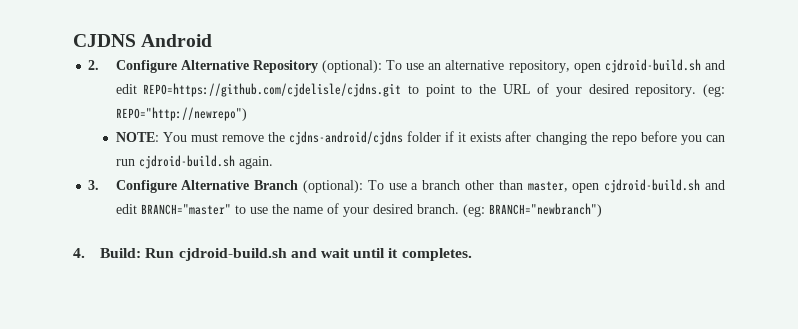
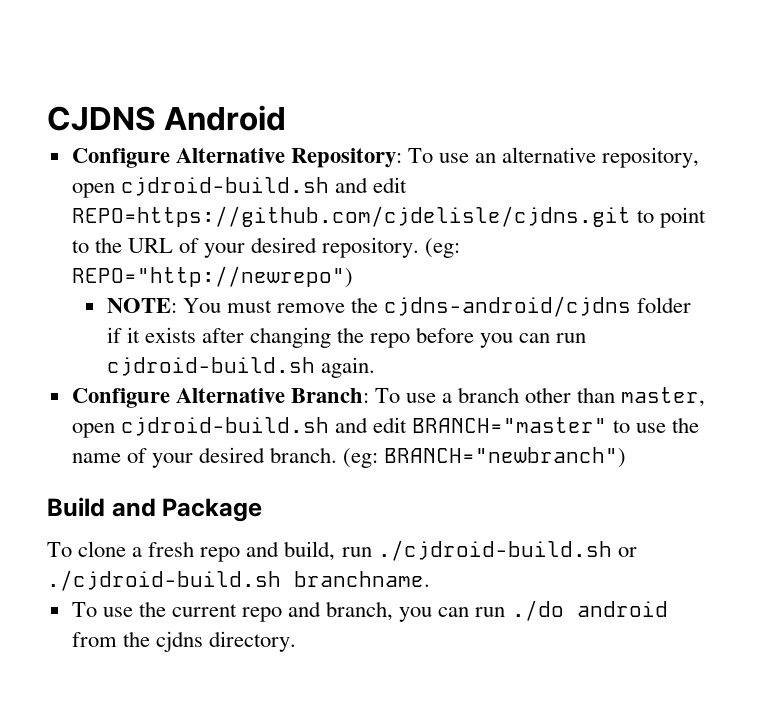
[88,60,382,73] 2. Configure Alternative Repository (optional): -> [71,148,402,168] Configure Alternative Repository:
[88,180,364,193] 3. Configure Alternative Branch (optional): -> [71,388,369,408] Configure Alternative Branch:
[73,248,472,261] 4. Build: Run cjdroid-build.sh and wait until it completes. -> [47,497,263,522] [47,540,637,562] [47,570,430,591] [71,600,668,622] [71,631,296,652] Build and Package // To clone a fresh repo and build, run ./cjdroid-build.sh or ./cjdroid-build.sh branchname. // To use the current repo and branch, you can run ./do android from the cjdns directory.

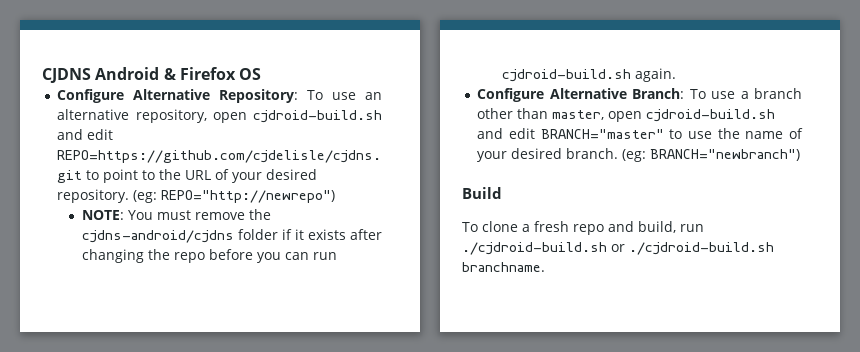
(286, 118) none -> [163,67,262,80] & Firefox OS
[111,498,263,522] and Package -> (502, 193) none
[71,600,668,622] [71,631,296,652] // To use the current repo and branch, you can run ./do android from the cjdns directory. -> (545, 267) none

» **Your instructions**: Give back every record above word for word; the pictures have no place in it.

» **Your response**:
[88,60,382,73] 2. Configure Alternative Repository (optional): -> [71,148,402,168] Configure Alternative Repository:
[88,180,364,193] 3. Configure Alternative Branch (optional): -> [71,388,369,408] Configure Alternative Branch:
[73,248,472,261] 4. Build: Run cjdroid-build.sh and wait until it completes. -> [47,497,263,522] [47,540,637,562] [47,570,430,591] [71,600,668,622] [71,631,296,652] Build and Package // To clone a fresh repo and build, run ./cjdroid-build.sh or ./cjdroid-build.sh branchname. // To use the current repo and branch, you can run ./do android from the cjdns directory.

(286, 118) none -> [163,67,262,80] & Firefox OS
[111,498,263,522] and Package -> (502, 193) none
[71,600,668,622] [71,631,296,652] // To use the current repo and branch, you can run ./do android from the cjdns directory. -> (545, 267) none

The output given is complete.